Mr Corrigan’s romance with Ms Minehan raised questions about a possible conflict of interest when she was at the Fed and he was at Goldman Sachs in the mid-1990s, but he said at the time that ‘they had consulted lawyers to avoid leaks of sensitive data. information that could benefit their business.

During his leadership, the Fed was criticized for failing to rein in abuses at the scandal-wracked Bank of Credit and Commerce International. But Mr Corrigan said when he retired that “without the Fed there is a good chance BCCI will still be in business”.

In his 1993 remarks, Mr. Volcker said that Mr. Corrigan had “a good conceptual understanding of the financial world, but more importantly, he knows how to get things done.”

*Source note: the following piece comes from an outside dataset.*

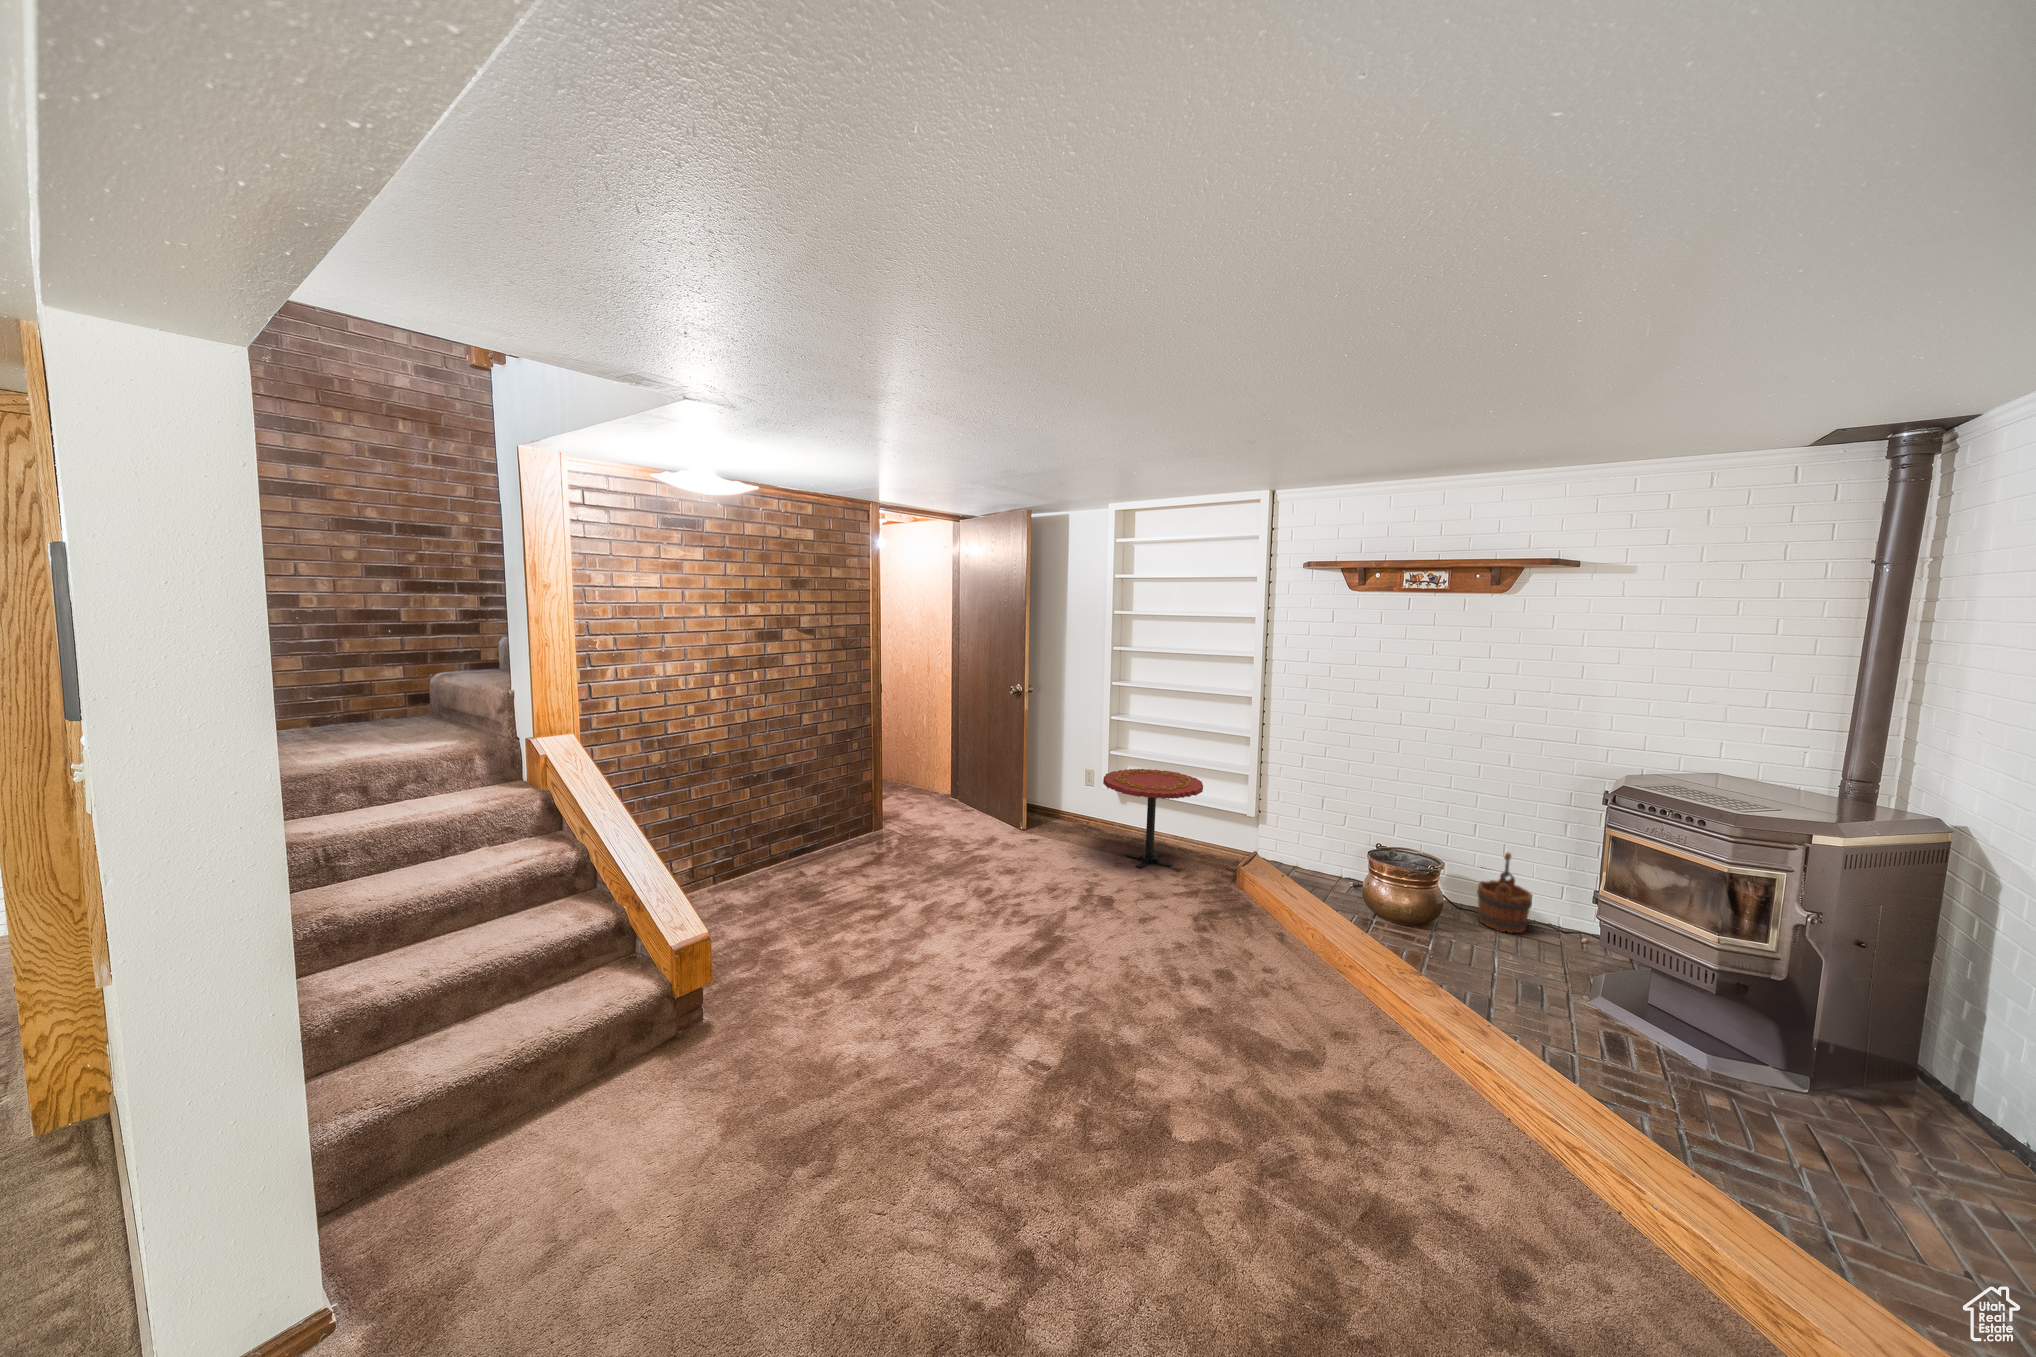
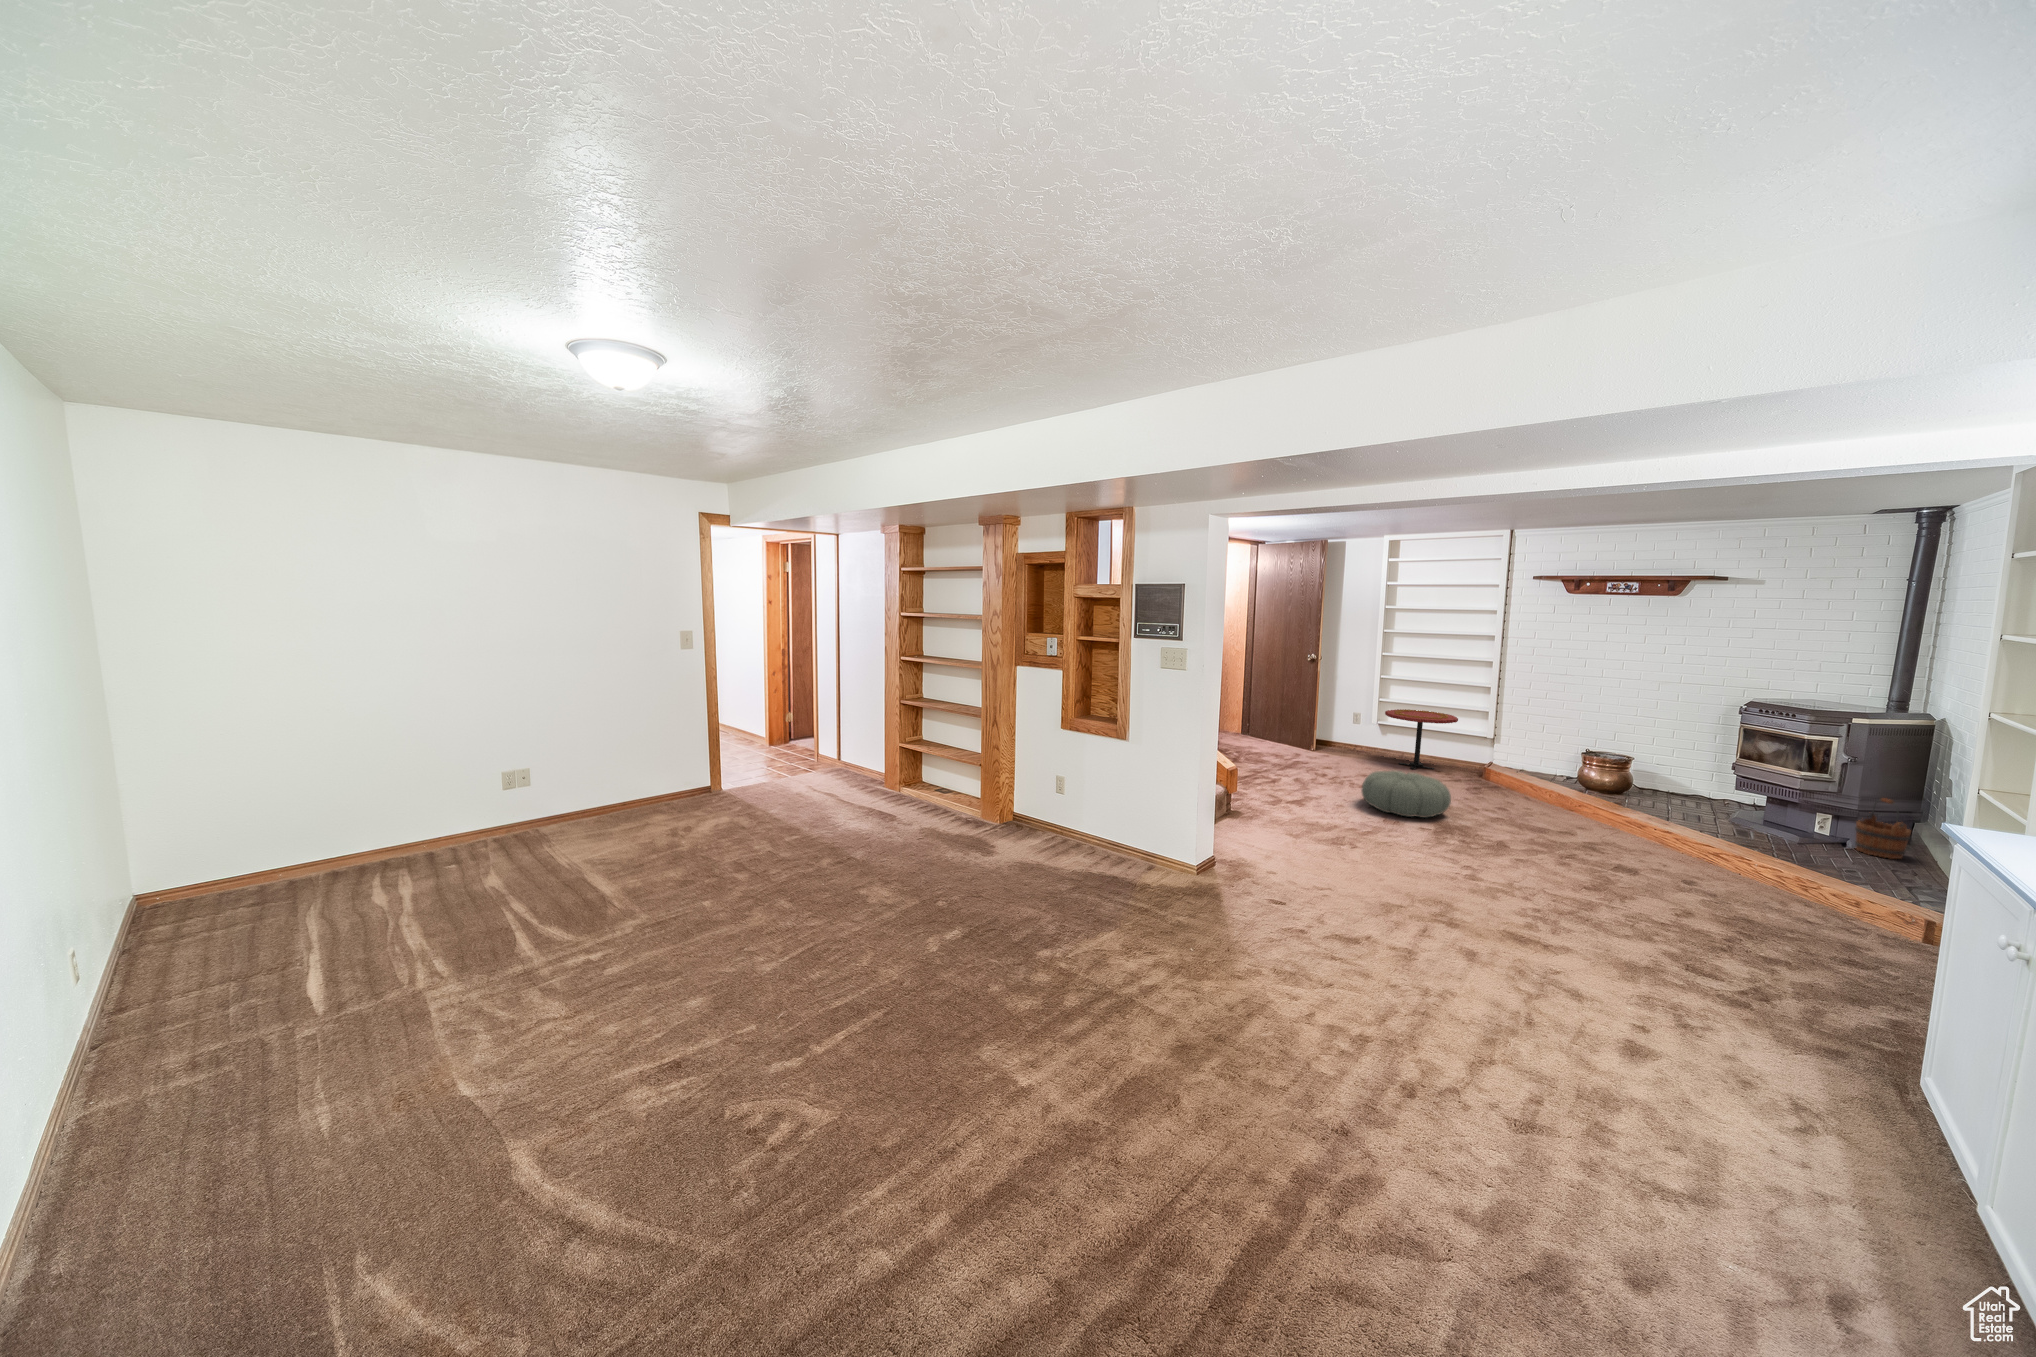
wooden bucket: present [1477,853,1532,933] -> present [1855,798,1911,859]
pouf: none [963,906,1108,1020] -> present [1361,771,1451,818]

“It’s a rare quality in the bureaucratic world he grew up in,” Volcker added.

When the market crashed in 1987, for example, Fed officials planned to provide a turgid technical response.

“I said it was the last thing we needed,” Mr Corrigan said in Sebastian Mallaby’s ‘The Man Who Knew: The Life and Times of Alan Greenspan’ (2016). “What we need is a statement of about 10 words.”

Mr. Greenspan took Mr. Corrigan’s advice, saying (in 30 words) that the Fed would make all the cash available while Mr. Corrigan pestered the big banks to keep lending to support the markets.

When Mr Corrigan retired from the Fed, he said he would take a job in the private sector where “I will try to limit myself to working six days a week, instead of seven”. The aftermath of the 1987 stock market crash, he said, was his most memorable moment.

“In terms of pulse,” he said, “that’s the one that wins the prize.”